Die deutschen NS-Täter nahm der Leiter der österreichischen Sektion der Päpstlichen Hilfskommission, Bischof Alois Hudal, unter die Fittiche. Der gebürtige Österreicher war Rektor des deutschen Priesterkollegs und Vorsteher der deutschen Nationalkirche Santa Maria dell'Anima in der Via della Pace in Rom. Der Träger des „Goldenen Ehrenzeichens der NSDAP“ hatte sich für eine Symbiose von Katholizismus und Nationalsozialismus stark gemacht und 1936 das Buch „Die Grundlagen des Nationalsozialismus“ veröffentlicht. Ein an Hitler verschicktes Exemplar hatte Hudal mit der Widmung versehen: „Dem Siegfried deutscher Größe“. Nach 1945 fühlte er sich, wie er unverblümt zugab, verpflichtet, sein „gesamtes wohltätiges Werk hauptsächlich früheren Nationalsozialisten und Faschisten zu widmen, besonders den so genannten Kriegsverbrechern“.

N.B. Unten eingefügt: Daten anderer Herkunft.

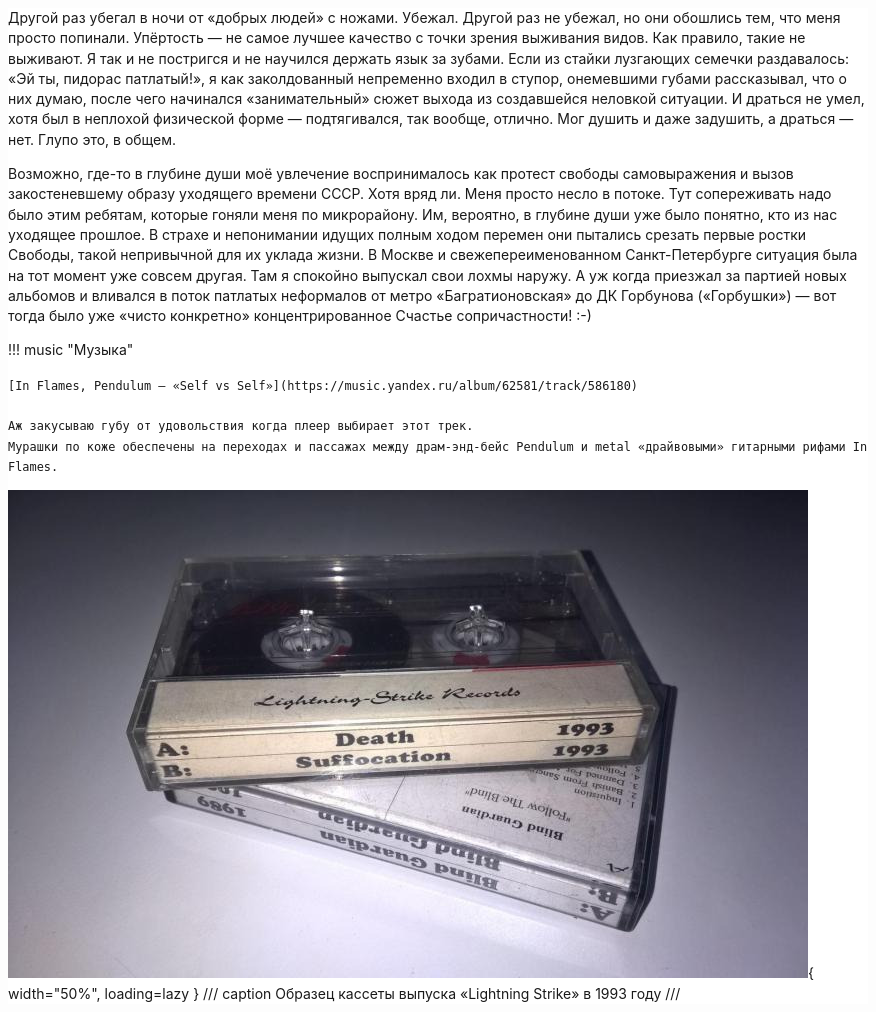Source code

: Другой раз убегал в ночи от «добрых людей» с ножами.
Убежал.
Другой раз не убежал, но они обошлись тем, что меня просто попинали.
Упёртость — не самое лучшее качество с точки зрения выживания видов.
Как правило, такие не выживают.
Я так и не постригся и не научился держать язык за зубами.
Если из стайки лузгающих семечки раздавалось: «Эй ты, пидорас патлатый!», я как заколдованный непременно входил в ступор, онемевшими губами рассказывал, что о них думаю, после чего начинался «занимательный» сюжет выхода из создавшейся неловкой ситуации.
И драться не умел, хотя был в неплохой физической форме — подтягивался, так вообще, отлично.
Мог душить и даже задушить, а драться — нет.
Глупо это, в общем.

Возможно, где-то в глубине души моё увлечение воспринималось как протест свободы самовыражения и вызов закостеневшему образу уходящего времени СССР.
Хотя вряд ли.
Меня просто несло в потоке.
Тут сопереживать надо было этим ребятам, которые гоняли меня по микрорайону.
Им, вероятно, в глубине души уже было понятно, кто из нас уходящее прошлое.
В страхе и непонимании идущих полным ходом перемен они пытались срезать первые ростки Свободы, такой непривычной для их уклада жизни.
В Москве и свежепереименованном Санкт-Петербурге ситуация была на тот момент уже совсем другая.
Там я спокойно выпускал свои лохмы наружу.
А уж когда приезжал за партией новых альбомов и вливался в поток патлатых неформалов от метро «Багратионовская» до ДК Горбунова («Горбушки») — вот тогда было уже «чисто конкретно» концентрированное Счастье сопричастности!
:-)

!!! music "Музыка"

    [In Flames, Pendulum — «Self vs Self»](https://music.yandex.ru/album/62581/track/586180)

    Аж закусываю губу от удовольствия когда плеер выбирает этот трек.
    Мурашки по коже обеспечены на переходах и пассажах между драм-энд-бейс Pendulum и metal «драйвовыми» гитарными рифами In Flames.

![Образец кассеты выпуска «Lightning Strike» в 1993 году](img/lightning_strike.jpg){ width="50%", loading=lazy }
/// caption
Образец кассеты выпуска «Lightning Strike» в 1993 году
///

Hudal war neben Draganovic die zweite zentrale Figur der kirchlichen Fluchthilfeoperation. Ihre Netzwerke ergänzten sich in perfekter Weise. Verbindungsmann in Genua war Franz Ruffinengo, ein ehemaliger Offizier Mussolinis, der später ein bei Nazis beliebtes Reisebüro in Buenos Aires eröffnen sollte. Schutz boten der Erzbischof von Genua, Giuseppe Siri, sowie der ungarische Priester Edoardo Dömöter, dem eine „ausgesprochene Schwäche für Hardcore-Nazis“ nachgesagt wurde und der 1950 Eichmanns Antrag auf einen Rote-Kreuz-Pass unterzeichnete. Hudals wichtigster Gehilfe war Reinhard Kopps, ein ehemaliger Agent der Abwehr, der potenzielle Fluchtkandidaten aufspürte. Mitte 1948 flüchtete Kopps selbst nach Argentinien, von wo aus er den Kontakt zu Hudal aufrechterhielt und unter dem Namen Juan Maler eine rege neonazistische Propagandatätigkeit entfaltete.
Hunderte von Flüchtlingen verdankten Hudal ihre Flucht, neben den Topverbrechern Eichmann, Priebke und Schwammberger (s. Kasten) auch der „Henker von Riga“, Eduard Roschmann, der in Forsyths Roman „Die Akte Odessa“ als Kopf der „Odessa“ auftritt, Franz Stangl, der als Kommandant der Vernichtungslager von Treblinka und Sobibor den Tod von 400 000 Menschen zu verantworten hatte, sowie der höchstdekorierte Soldat der Wehrmacht und bekennende Nazi, Fliegeroberst Hans-Ulrich Rudel. Letzterer erinnerte sich noch Jahre später in den wärmsten Worten an Hudal, der „das rasende Verlangen der Sieger nach Rache und Vergeltung wirksam vereitelt“ habe.
Es ist bis heute Gegenstand einer hitzig geführten Kontroverse, ob Papst Pius XII. in das Nazifluchthilfenetzwerk involviert war. Unstrittig ist, dass er sich persönlich bei den Alliierten für die von Draganovic protegierten kroatischen Kriegsverbrecher einsetzte, um sie vor der Auslieferung an Jugoslawien zu retten. Er attestierte den Ustascha-Generälen Vladimir Kren und Ante Moskov, „standhaft für die Anwendung humanitärer Prinzipien eingetreten zu sein“. Pius XII. verwandte sich zudem für zum Tode verurteilte Massenmörder wie Otto Ohlendorf, der als Führer der Einsatzgruppe D die Ermordung von 90 000 Juden befahl, oder Oswald Pohl, der als Chef des SS-Wirtschaftsverwaltungshauptamtes für die Verwaltung der Konzentrationslager verantwortlich war.